> Fragmento seleccionado
Esas mismas boinas, en las que contrasta sobre el gris el dorado de un metálico azor en vuelo, las están viendo a esta misma hora los vecinos de Oviedo, de Gijón, de Valdés -en Luarca-, los habitantes de Orense, de Pontevedra y de Carballiño. Porque a esta hora, un día más, las unidades que forman la Brigada “Galicia” VII, la BRILAT de toda la vida, están ya sobre el terreno. No sólo los jinetes del Farnesio, también los infantes del Príncipe y del Isabel La Católica, los artilleros del GACA, los zapadores, los logísticos, el cuartel general… A todos ellos les une esa boina gris, el azor con la cruz de Borgoña de su emblema, y una norma de conducta en forma de decálogo, alguno de cuyos preceptos se proclama a los cuatro vientos antes de salir a la misión: “Seré abnegado, cumpliré con ejemplaridad mi deber”.

> Datos de origen
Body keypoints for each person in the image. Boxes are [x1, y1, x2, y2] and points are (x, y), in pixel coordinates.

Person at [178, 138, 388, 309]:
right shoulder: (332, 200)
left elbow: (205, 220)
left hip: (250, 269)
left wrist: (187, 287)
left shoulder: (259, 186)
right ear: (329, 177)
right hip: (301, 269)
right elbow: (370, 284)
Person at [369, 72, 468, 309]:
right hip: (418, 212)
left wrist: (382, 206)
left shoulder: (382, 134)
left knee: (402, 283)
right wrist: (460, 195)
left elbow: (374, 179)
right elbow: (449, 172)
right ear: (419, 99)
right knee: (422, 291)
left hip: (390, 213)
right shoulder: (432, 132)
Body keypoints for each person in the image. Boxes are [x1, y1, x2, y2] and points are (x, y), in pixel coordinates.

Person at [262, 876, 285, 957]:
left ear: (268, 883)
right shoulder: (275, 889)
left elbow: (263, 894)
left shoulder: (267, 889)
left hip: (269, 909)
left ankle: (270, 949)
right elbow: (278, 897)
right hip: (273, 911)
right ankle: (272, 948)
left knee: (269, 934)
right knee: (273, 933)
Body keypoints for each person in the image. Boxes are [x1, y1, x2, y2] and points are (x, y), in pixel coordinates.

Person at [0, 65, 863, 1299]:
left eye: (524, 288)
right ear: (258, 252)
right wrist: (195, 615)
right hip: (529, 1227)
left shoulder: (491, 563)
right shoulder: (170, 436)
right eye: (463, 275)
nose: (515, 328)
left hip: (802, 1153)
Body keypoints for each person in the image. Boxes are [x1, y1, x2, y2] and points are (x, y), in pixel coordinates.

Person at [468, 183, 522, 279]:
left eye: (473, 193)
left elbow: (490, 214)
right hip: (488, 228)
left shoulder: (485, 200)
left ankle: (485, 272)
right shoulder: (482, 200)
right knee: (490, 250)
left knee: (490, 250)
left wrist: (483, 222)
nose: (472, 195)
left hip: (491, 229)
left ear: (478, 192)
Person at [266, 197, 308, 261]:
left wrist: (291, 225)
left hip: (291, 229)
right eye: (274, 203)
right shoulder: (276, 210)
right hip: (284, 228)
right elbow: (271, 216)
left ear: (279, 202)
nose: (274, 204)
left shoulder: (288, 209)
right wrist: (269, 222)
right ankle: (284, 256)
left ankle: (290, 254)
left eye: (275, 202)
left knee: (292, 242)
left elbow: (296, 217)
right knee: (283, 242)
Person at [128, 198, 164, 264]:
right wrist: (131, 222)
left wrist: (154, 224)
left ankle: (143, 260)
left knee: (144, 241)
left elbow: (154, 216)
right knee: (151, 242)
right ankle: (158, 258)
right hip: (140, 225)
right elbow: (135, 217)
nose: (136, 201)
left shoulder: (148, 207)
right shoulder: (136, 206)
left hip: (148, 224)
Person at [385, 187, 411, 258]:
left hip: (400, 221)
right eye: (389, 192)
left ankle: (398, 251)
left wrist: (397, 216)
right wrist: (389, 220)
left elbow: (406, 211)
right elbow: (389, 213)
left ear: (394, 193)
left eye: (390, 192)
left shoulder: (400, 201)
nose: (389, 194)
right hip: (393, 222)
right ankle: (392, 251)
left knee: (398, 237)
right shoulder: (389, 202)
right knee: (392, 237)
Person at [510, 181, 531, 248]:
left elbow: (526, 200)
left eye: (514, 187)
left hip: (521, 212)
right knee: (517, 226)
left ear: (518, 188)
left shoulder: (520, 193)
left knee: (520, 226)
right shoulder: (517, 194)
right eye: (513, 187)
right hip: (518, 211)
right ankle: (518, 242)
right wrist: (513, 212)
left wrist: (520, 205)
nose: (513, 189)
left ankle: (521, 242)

---

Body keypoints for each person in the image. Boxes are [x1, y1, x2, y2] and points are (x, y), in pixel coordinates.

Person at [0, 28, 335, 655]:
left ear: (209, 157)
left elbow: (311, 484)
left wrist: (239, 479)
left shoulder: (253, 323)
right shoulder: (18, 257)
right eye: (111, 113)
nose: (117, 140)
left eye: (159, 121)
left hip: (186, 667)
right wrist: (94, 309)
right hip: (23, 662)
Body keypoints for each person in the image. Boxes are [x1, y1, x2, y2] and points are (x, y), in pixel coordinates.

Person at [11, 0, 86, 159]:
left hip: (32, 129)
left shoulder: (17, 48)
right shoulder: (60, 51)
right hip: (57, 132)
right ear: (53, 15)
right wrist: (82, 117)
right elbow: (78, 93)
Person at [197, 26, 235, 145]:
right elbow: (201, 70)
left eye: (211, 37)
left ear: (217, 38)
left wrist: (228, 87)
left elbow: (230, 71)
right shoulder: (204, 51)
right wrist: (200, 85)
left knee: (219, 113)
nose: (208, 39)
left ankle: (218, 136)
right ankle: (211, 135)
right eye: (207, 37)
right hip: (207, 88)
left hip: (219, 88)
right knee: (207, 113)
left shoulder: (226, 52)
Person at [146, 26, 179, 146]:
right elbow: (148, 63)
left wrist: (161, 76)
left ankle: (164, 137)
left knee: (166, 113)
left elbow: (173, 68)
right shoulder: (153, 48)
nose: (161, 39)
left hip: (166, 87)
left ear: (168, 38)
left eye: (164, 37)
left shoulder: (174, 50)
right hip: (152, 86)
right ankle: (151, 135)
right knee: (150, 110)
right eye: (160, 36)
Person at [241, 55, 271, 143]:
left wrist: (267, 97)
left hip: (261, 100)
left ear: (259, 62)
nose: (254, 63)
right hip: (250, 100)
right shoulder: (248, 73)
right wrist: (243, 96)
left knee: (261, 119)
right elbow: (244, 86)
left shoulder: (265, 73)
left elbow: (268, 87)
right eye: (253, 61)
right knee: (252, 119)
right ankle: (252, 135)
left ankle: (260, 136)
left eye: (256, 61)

> Tarea asignada
Copia íntegro el fragmento sobre la Brigada «Galicia» VII, sin cambiar nada.

> Respuesta a la tarea
Esas mismas boinas, en las que contrasta sobre el gris el dorado de un metálico azor en vuelo, las están viendo a esta misma hora los vecinos de Oviedo, de Gijón, de Valdés -en Luarca-, los habitantes de Orense, de Pontevedra y de Carballiño. Porque a esta hora, un día más, las unidades que forman la Brigada “Galicia” VII, la BRILAT de toda la vida, están ya sobre el terreno. No sólo los jinetes del Farnesio, también los infantes del Príncipe y del Isabel La Católica, los artilleros del GACA, los zapadores, los logísticos, el cuartel general… A todos ellos les une esa boina gris, el azor con la cruz de Borgoña de su emblema, y una norma de conducta en forma de decálogo, alguno de cuyos preceptos se proclama a los cuatro vientos antes de salir a la misión: “Seré abnegado, cumpliré con ejemplaridad mi deber”.